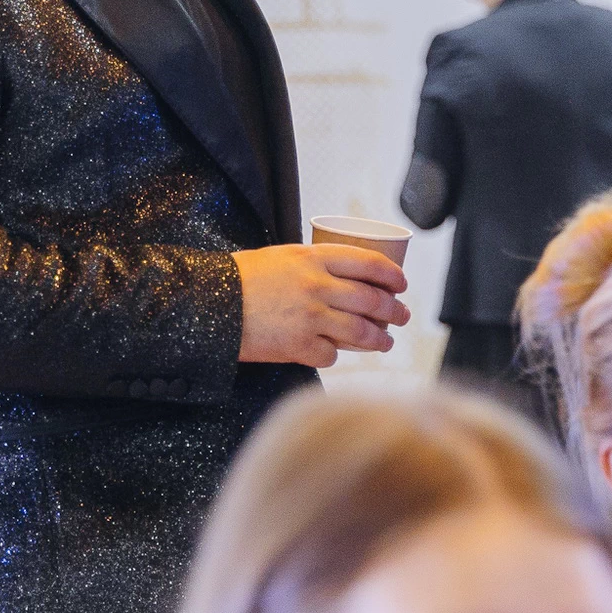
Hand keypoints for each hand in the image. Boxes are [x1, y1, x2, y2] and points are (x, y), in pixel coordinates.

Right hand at [234, 243, 409, 367]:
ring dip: (379, 339)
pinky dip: (335, 355)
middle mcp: (318, 286)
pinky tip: (334, 353)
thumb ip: (315, 264)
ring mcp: (310, 318)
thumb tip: (346, 275)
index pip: (369, 263)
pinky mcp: (298, 346)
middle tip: (403, 316)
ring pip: (361, 331)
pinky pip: (332, 355)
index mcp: (314, 258)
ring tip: (385, 342)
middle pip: (372, 300)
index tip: (401, 284)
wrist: (208, 302)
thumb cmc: (243, 278)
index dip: (392, 275)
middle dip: (395, 310)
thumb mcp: (283, 257)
════════════════
Requirement – Since pictures are not part of the copy, set down only the remaining data exactly.

Written response –
Hand keypoints for each hand in the image. Boxes are [x1, y1, x2, y2] and points are (x, y), in pixel coordinates.

Right hand at [234, 243, 409, 367]:
ring dip: (379, 339)
pinky dip: (335, 355)
middle mcp: (318, 286)
pinky tip: (334, 353)
thumb ip: (315, 264)
ring mcp: (310, 318)
thumb tip: (346, 275)
index pip: (369, 263)
pinky mcp: (298, 346)
middle tip: (403, 316)
ring pip: (361, 331)
pinky pip: (332, 355)
index mcp: (314, 258)
ring tip: (385, 342)
middle pip: (372, 300)
index tip: (401, 284)
wrist: (208, 302)
thumb cmc: (243, 278)
index dip: (392, 275)
middle dip: (395, 310)
thumb mcp: (283, 257)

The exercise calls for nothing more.